• DOCUMENT SEGMENT:
+-------+

Besides the matter of money: I’m one of those weird writers who loves being edited. My bigger pieces, like the Suey Park one (exclusive to this website), went through several reads by comrades and colleagues, and I think my work benefits from formal outside editing. So, I have no plans to ever stop writing for outside outlets. My eventual goal is to keep producing solid work, long and short essays, including investigative writing (something I sorely miss producing) for the site as well as pieces for outside publications that emerge every few months, alongside the book(s).  My intention here, to be clear, is not to use my website as a springboard to get paying gigs and then leave it behind to wither. Rather, I plan on this site always being a living, thriving entity where the bulk of my work is produced.

To the matter of The Direness (composed, as some of you know, of various blobby bits): It is slowly, very slowly, inching towards various kinds of resolution, for better or worse (hopefully, in the long run, mostly for the better). Frida and I still don’t have our own place, but the incredibly generous donation of the space we currently occupy has meant a level of stability that makes things like regular schedules more possible (spitting for luck, in all directions, ensues).  What has also helped, enormously and in ways I cannot communicate clearly enough, are the many subscriptions and donations that keep us going.  Please know that the smallest amounts go towards the most essential things, like a daily beverage and time to regroup in the local coffeeshop or being able to order food when I’m sick. And please keep spreading the word, not just about subscribing and/or supporting me with donations, but about my work.  My way forward has never been the blockbuster route but, rather, a slow and steady climb forward and it’s always been made possible because so many readers and supporters have chosen to believe in or at least support my work and, more crucially, my politics.

+-------+

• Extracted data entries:

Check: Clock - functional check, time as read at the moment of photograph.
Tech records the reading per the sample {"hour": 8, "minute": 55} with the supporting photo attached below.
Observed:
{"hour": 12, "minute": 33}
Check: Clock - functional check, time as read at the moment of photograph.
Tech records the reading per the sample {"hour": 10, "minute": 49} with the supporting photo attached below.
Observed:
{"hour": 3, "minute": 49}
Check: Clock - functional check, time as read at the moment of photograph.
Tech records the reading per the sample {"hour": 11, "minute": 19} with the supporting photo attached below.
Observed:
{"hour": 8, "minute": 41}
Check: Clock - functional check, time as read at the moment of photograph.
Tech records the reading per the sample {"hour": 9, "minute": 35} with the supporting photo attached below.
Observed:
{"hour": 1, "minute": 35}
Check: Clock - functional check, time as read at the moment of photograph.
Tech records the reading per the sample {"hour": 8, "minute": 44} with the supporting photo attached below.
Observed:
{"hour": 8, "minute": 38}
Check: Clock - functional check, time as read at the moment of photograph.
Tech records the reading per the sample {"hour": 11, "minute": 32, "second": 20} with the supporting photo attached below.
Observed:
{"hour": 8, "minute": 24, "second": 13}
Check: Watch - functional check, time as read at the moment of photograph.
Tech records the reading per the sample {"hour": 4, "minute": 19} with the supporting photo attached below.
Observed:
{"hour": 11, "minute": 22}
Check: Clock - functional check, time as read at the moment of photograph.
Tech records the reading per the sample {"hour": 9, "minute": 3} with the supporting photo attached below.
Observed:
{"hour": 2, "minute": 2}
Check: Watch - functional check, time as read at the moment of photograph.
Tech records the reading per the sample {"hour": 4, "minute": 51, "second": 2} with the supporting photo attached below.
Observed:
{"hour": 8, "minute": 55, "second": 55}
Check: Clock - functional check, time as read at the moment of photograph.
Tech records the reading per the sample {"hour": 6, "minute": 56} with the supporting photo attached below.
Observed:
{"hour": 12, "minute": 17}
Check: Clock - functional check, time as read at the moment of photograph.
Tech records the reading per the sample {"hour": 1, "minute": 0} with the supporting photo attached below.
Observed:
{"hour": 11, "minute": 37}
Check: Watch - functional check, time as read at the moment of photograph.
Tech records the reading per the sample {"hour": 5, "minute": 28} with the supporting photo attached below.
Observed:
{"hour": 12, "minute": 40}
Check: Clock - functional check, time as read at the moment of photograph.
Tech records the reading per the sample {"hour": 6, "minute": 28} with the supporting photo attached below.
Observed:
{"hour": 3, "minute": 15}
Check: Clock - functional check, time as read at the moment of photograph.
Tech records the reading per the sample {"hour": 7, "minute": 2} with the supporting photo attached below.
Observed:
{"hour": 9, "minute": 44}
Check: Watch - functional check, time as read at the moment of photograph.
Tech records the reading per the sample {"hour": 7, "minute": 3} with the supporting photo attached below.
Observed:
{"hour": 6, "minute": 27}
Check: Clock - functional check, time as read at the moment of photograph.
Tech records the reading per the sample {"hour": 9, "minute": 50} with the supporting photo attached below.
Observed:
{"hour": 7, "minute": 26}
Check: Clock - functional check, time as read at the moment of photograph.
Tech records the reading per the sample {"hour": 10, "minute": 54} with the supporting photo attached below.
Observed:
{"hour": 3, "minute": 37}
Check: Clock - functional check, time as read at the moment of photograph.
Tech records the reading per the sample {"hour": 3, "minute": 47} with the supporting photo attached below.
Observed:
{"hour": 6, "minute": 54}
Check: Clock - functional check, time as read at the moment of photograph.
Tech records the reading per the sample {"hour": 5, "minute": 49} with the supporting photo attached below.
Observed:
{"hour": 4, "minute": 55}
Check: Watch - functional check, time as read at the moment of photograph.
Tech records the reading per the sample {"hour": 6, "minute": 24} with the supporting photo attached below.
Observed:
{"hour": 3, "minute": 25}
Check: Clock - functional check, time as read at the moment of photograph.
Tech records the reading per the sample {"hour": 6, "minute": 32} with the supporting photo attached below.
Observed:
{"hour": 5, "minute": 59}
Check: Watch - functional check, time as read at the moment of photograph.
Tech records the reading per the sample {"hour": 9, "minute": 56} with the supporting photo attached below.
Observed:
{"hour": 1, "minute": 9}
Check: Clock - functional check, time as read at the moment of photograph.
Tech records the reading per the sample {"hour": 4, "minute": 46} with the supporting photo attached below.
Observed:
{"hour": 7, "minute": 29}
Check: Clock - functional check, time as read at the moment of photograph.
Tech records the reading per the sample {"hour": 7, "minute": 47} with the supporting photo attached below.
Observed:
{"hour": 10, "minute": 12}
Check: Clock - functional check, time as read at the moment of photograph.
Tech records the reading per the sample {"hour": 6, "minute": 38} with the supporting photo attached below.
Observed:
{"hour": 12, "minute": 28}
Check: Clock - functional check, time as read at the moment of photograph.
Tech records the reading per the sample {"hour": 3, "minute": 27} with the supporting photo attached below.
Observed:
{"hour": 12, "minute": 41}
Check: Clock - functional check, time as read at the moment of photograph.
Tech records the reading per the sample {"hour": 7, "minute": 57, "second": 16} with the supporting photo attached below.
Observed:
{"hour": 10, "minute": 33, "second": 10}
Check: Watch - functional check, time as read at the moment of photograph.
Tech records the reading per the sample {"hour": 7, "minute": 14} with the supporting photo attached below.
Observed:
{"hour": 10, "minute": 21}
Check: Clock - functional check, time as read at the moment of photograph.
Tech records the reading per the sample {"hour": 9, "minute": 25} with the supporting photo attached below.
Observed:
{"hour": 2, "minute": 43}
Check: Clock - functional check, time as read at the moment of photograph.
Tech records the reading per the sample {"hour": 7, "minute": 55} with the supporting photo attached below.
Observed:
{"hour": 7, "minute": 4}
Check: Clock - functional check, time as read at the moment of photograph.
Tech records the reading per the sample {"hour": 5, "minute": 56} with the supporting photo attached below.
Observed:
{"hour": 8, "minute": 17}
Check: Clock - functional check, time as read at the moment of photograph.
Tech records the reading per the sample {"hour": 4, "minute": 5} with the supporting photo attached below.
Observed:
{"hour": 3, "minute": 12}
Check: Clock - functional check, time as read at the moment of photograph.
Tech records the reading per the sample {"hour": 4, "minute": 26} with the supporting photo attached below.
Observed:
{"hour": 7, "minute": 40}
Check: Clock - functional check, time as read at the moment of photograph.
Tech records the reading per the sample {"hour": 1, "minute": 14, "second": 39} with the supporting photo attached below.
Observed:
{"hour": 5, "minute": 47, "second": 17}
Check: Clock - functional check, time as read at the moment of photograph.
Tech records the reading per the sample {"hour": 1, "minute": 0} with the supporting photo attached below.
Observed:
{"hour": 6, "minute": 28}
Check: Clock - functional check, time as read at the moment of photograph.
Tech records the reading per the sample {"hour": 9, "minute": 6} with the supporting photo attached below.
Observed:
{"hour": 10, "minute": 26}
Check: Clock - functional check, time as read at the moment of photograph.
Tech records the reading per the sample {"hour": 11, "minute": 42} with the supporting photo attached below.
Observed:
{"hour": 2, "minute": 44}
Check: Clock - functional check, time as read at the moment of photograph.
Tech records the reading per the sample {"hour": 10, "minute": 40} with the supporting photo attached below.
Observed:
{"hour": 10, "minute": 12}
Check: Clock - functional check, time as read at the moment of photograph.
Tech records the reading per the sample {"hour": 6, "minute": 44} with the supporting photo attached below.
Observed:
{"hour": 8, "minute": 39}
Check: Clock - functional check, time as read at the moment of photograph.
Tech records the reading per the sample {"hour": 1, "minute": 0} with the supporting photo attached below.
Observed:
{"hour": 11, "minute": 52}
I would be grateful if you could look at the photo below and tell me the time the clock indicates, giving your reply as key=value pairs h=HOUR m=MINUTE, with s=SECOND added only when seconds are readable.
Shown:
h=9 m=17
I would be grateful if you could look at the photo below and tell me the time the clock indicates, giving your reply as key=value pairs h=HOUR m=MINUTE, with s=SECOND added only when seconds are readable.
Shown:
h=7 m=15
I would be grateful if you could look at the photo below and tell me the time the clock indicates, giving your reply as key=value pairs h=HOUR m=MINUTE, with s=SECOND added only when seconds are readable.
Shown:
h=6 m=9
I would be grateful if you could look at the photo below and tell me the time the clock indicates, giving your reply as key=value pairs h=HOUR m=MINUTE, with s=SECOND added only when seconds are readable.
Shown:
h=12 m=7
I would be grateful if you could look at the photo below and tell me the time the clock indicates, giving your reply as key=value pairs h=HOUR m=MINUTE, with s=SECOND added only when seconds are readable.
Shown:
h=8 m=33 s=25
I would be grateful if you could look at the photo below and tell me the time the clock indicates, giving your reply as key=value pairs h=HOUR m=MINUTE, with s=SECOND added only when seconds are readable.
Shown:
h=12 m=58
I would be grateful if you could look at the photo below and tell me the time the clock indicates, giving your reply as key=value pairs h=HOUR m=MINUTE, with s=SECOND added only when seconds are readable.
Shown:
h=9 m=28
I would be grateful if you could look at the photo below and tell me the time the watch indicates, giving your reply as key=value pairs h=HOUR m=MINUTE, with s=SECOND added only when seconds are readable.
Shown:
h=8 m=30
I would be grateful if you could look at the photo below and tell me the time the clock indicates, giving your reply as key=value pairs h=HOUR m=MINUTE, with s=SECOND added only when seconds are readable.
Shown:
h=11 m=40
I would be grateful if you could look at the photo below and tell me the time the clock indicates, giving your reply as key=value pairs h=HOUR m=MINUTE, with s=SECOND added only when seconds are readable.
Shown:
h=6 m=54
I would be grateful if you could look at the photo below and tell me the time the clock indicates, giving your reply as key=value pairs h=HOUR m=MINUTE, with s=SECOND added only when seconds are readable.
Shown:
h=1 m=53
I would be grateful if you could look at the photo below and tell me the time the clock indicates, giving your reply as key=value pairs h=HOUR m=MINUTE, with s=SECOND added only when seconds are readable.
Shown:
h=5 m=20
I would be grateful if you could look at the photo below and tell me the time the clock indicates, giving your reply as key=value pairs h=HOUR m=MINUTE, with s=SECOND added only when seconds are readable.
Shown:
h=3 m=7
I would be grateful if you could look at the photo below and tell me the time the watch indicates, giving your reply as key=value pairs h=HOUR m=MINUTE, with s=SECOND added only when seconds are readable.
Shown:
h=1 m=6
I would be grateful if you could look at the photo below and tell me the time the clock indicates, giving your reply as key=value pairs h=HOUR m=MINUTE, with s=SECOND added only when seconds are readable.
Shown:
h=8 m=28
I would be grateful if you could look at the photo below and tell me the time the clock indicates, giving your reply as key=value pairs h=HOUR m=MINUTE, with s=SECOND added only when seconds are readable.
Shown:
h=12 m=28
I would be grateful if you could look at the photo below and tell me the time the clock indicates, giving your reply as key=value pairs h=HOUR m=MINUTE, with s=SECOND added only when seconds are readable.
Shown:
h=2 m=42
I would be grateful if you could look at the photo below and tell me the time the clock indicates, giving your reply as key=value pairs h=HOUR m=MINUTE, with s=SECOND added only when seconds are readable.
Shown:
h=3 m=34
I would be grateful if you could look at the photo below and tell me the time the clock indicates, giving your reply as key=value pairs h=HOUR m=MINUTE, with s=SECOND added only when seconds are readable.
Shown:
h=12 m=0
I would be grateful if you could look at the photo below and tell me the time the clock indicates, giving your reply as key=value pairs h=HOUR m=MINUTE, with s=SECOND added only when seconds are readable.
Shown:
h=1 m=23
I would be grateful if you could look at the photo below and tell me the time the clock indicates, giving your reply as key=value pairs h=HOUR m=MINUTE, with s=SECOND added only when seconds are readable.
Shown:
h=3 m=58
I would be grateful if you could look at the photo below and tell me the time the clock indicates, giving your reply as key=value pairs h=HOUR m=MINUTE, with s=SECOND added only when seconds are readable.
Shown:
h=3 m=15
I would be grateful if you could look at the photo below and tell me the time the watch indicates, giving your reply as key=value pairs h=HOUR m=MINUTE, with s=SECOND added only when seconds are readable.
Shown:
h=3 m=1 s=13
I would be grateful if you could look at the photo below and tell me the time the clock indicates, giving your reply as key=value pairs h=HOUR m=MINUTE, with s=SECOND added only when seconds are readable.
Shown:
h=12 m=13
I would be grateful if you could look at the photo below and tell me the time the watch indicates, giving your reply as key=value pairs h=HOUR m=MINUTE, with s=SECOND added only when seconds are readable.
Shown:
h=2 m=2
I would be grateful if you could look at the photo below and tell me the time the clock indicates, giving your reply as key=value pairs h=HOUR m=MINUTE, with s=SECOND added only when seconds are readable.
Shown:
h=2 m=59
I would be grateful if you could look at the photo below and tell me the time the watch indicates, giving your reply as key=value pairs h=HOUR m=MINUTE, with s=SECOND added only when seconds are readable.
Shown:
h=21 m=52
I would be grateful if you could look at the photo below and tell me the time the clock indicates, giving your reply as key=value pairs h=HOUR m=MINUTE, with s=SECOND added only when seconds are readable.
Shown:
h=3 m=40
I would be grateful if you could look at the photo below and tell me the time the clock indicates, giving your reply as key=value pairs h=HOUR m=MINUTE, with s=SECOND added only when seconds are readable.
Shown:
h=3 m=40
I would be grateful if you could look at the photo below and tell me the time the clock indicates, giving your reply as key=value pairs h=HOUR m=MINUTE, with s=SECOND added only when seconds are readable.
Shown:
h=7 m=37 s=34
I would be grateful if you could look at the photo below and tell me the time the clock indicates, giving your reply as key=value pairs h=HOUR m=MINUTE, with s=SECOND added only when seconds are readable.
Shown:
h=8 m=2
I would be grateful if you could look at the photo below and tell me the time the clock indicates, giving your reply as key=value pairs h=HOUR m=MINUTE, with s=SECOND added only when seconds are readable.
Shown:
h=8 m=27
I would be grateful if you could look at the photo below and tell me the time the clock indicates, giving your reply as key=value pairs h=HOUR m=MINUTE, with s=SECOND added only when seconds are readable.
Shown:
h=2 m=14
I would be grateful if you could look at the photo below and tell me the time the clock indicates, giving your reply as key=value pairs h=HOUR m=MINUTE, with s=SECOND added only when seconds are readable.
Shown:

+-------+

• REQUESTS:
**a)** Decide whether each statement agrees with the post about the writer's website, answering yes or no and quoting the words from the post that settle it: (i) The writer enjoys being edited. (ii) The writer intends to stop writing for outside outlets. (iii) The writer and Frida now have a place of their own.
**b)** Please pick up the post about the writer's website after its last sentence and keep it going.

• RESPONSES FOR EACH TASK:
**a)**
(i) Yes: "I’m one of those weird writers who loves being edited."
(ii) No: "I have no plans to ever stop writing for outside outlets."
(iii) No: "Frida and I still don’t have our own place"

**b)**
Politics.  Ah, politics.  My worst fear for the next four or more years is that all political work is going to be defined against the spectre of Trump, which means that we’re doomed to little more than a reactive agenda designed only to stop or deflect Trump.  Of course I don’t underestimate how awful a Trump administration is going to be, for everything from our wombs to the planet, but all this grandstanding and talk of the Fourth Reich is not just ridiculously overblown, it turns him into a Voldemort with powers beyond those of Earthly Beings. In the process, we are conveniently forgetting how incredibly awful Hillary Rodham Clinton was and and how awful are the continuing long-term effects of her many years in politics.

It turns out that very few people have any illusions about Clinton.  As you’ve probably heard by now, Hillary Clinton was not swept to power by an Electoral College that decided to install her as President.  Instead, even Democrat Electors turned against her: “In Washington state, three Democratic electors voted for Colin Powell and one for Faith Spotted Eagle, who has been fighting the Dakota Access Pipeline in North Dakota, instead of Clinton.”

If we lived in better times, when comedy was not hijacked by Saturday Night Live, where Clinton has now been firmly ensconced as a Tragic Heroine, all of this would be richly mined.  Indeed, if this were Britain in the 1980s, a show like Yes, Minister would have delivered an exquisitely funny satire on the subject.  Instead, we’re left with the worshipful liberal crap of SNL that stopped being actually funny sometime in the late 80s (earlier, according to some of my friends) and only exists now because it can mine presidential elections every four years.  Of course, having acquired one of the easiest targets of all, it will no doubt be watched by millions who need to be reassured that mocking Trump can easily take the place of actually thinking about politics.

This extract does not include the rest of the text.